> [Task goal]
Copy out the lines word for word, starting at the line that contains "Logbook note. Routine check of the tachometer" and ending at the last line of the items.

> [Extracted information]
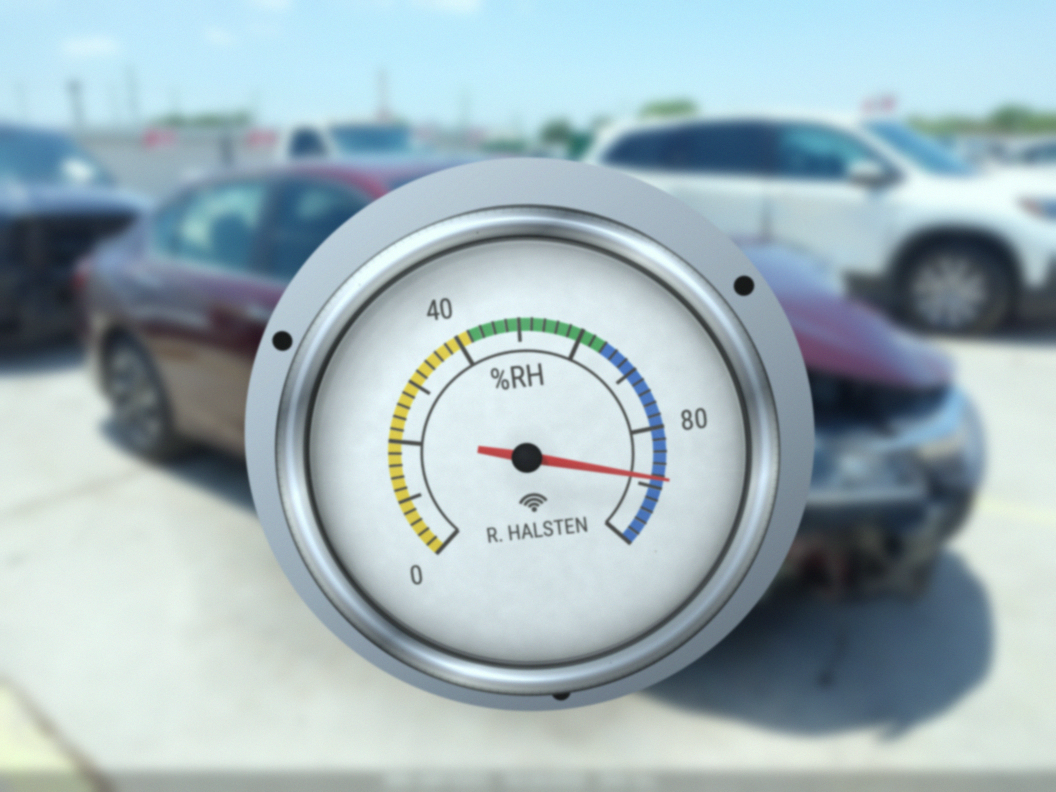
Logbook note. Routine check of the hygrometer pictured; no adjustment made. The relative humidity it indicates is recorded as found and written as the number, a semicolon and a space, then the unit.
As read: 88; %
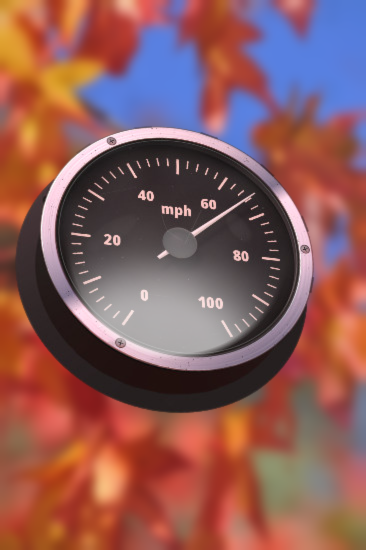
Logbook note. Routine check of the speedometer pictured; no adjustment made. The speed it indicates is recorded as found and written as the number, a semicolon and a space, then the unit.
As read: 66; mph
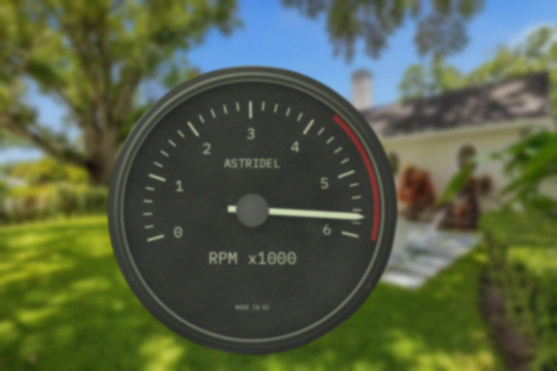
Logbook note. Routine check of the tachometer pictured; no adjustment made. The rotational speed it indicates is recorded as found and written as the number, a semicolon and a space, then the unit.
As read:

> [Written solution]
Logbook note. Routine check of the tachometer pictured; no adjustment made. The rotational speed it indicates is recorded as found and written as the number, a semicolon and a space, then the unit.
As read:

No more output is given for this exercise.